Granska Tagger, an efficient Hidden Markov Model part-of-speech tagger for Swedish has its own page.
Others: [Brill] [HTK] [NLTK] [SRILM] [svannotate] [TnT] [UUParser]
Brill
Eric Brill has written a
tagger that doesn’t seem to have a more specific name than Rule Based Tagger
.
See what it says about copyright in
/local/ling/brill/RBT/COPYRIGHT
.
It assumes that you have a special directory as current when you use it,
so you can do like this:
- cd /local/ling/brill/RBT/Bin_and_Data
- ./tagger parameters
The parameters are LEXICON YOUR-CORPUS BIGRAMS LEXICALRULEFILE CONTEXTUALRULEFILE.

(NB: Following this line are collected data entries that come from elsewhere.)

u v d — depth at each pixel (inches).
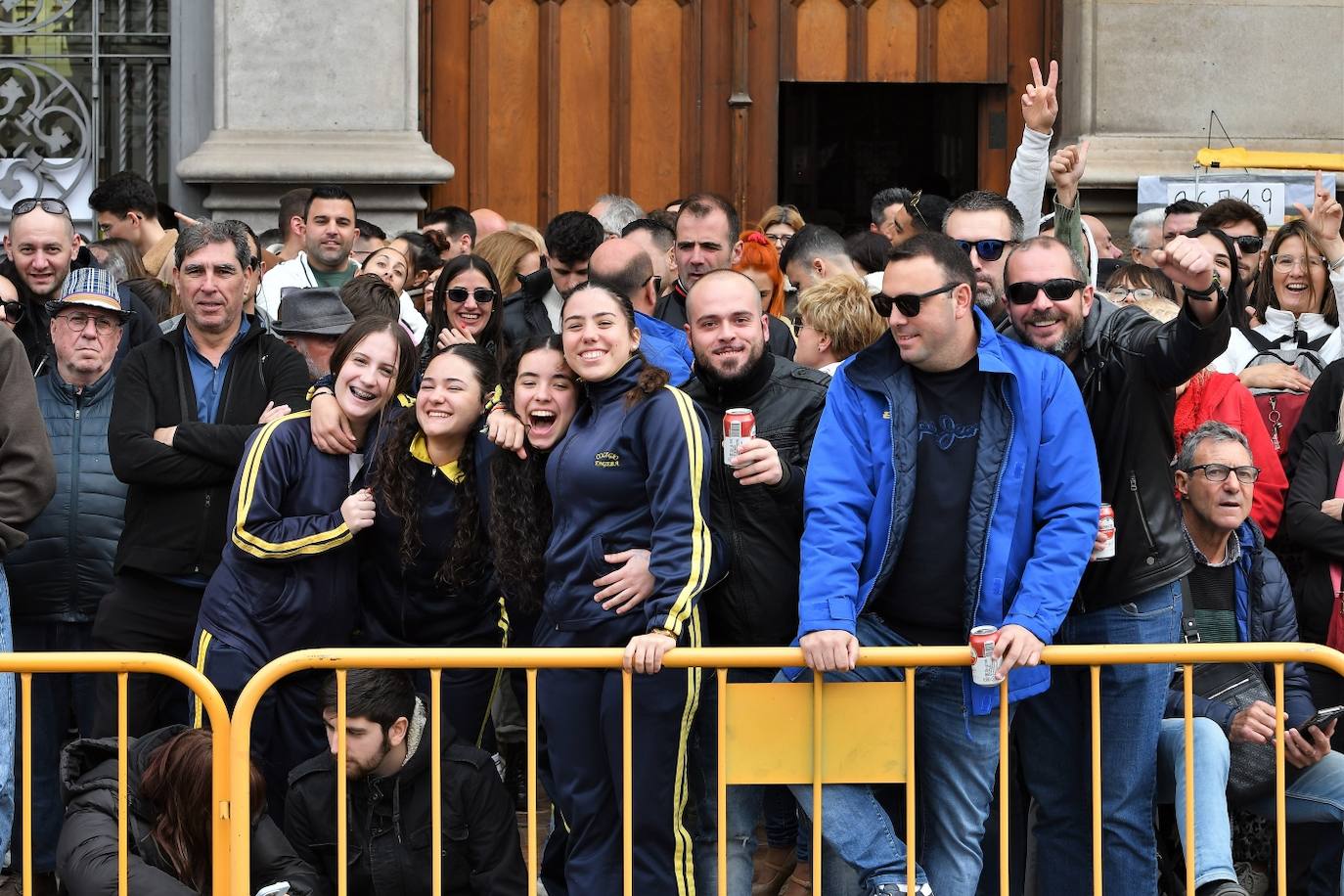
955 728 205.8
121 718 195.0
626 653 197.6
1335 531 260.2
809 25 431.5
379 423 231.3
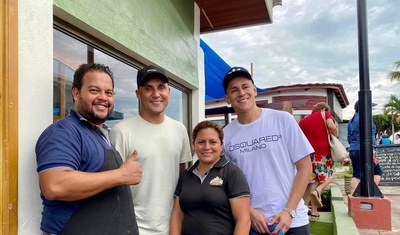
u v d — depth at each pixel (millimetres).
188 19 4098
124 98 2768
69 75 2053
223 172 1968
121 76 2717
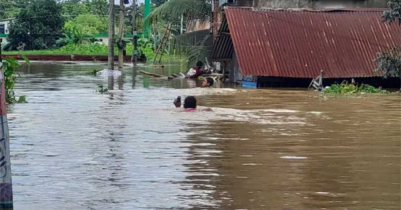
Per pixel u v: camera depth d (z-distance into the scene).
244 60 27.05
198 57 37.28
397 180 9.45
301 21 29.03
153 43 64.06
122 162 10.62
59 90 24.06
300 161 10.74
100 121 15.38
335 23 29.22
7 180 7.47
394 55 26.17
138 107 18.31
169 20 45.00
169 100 20.45
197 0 40.81
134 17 49.91
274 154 11.34
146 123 15.05
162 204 8.17
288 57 27.48
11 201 7.51
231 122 15.27
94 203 8.21
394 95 23.27
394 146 12.18
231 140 12.71
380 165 10.47
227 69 32.34
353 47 28.23
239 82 29.31
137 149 11.74
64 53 60.47
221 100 20.80
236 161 10.73
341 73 27.25
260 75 26.70
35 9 68.56
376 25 29.27
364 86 26.28
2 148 7.41
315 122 15.38
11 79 20.20
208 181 9.34
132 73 36.50
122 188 8.93
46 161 10.69
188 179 9.46
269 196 8.56
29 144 12.24
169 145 12.16
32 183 9.19
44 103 19.38
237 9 29.02
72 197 8.48
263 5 31.75
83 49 63.75
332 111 17.73
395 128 14.45
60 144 12.25
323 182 9.31
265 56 27.36
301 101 20.66
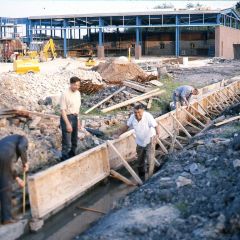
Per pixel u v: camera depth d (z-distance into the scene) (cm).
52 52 4622
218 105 1689
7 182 615
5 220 621
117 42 5875
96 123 1258
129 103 1538
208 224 572
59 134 1012
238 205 570
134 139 998
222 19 5347
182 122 1299
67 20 5566
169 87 2047
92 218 714
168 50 5759
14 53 4069
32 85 1700
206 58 5122
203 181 738
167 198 689
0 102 1332
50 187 679
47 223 685
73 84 849
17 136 636
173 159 920
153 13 5128
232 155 837
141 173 902
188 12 5069
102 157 853
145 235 576
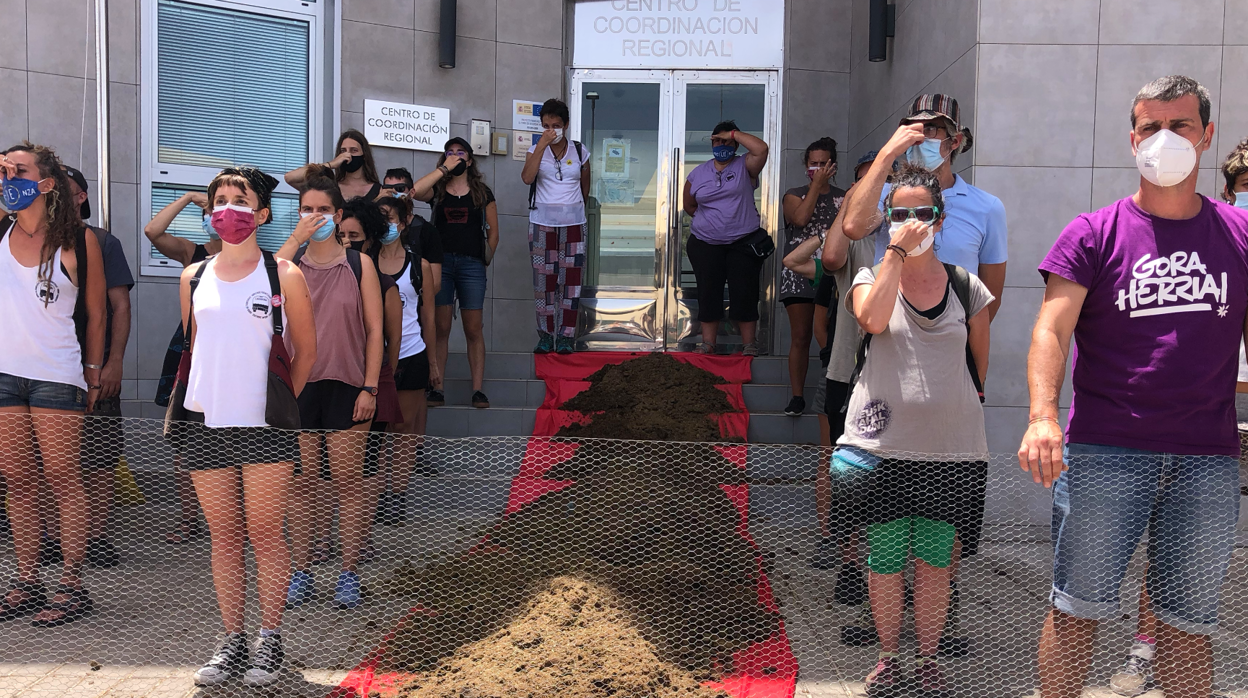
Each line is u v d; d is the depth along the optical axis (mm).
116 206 6641
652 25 7824
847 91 7758
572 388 6363
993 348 5152
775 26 7766
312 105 7250
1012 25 5094
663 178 7871
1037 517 3486
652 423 5652
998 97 5113
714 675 3080
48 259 3699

So it’s convenient to give parameters that are files in that
directory, for example LEXICON.BROWN
as lexicon, but for
other files, like your own, for example the corpus, you then need to
give a full path.
There is more information in the folder
/local/ling/brill/RBT/Docs/
.
HTK
HTK (Hidden Markov Model
Toolkit) is used primarily for speech recognition.
There is documentation locally in the folder
/local/share/doc/htk/
.
The programs that are part of this package are
LSubset, LMerge, LNewMap,
LNorm, LPlex, LGList, LGPrep, LLink, LBuild, LFoF, LGCopy, HLMCopy,
LAdapt, Cluster, HSmooth, HVite, HResults, HSGen, HParse, HQuant,
HRest, HLRescore, HLStats, HMMIRest, HInit, HLEd, HList, HDMan,
HERest, HHEd, HBuild, HCompV, HCopy, HSLab
.
NLTK
NLTK (Natural Language Toolkit) is a series of modules and corpora for research and education in NLP in Python. See more on the Python page.
SRILM
The SRI
Language Modeling Toolkit has several programs.
They are in /local/ling/srilm/bin
and are documented
with man pages.
There are also some special man pages that are for more
than one program, see for example
man training-scripts
.
svannotate
Tokenizes, segments, tags and parses text files in Swedish.
Run svannotate --help
to get some help.
Read /local/ling/svannotate/README
for more.
In the same folder are suc.hun
and talbanken-default+splitmorph2.mco
that the program
uses unless you tells it something else.
Trigrams’n’Tags (TnT)
TnT
is presented as a very efficient statistical part-of-speech
tagger that is trainable on different languages and virtually any
tagset
.
We have a license (for the whole department) for non-commercial
use. There are four programs tnt, tnt-diff, tnt-para
and tnt-wc
.
See the folder /local/ling/tnt
with subfolders for
documentation and license.
UUParser
UUParser: A transition-based dependency parser for Universal Dependencies is made at the department. An example:
uuparser --out /tmp/out --datadir /corpora/ud/ud-treebanks-v2.5/ --include "mr_ufal"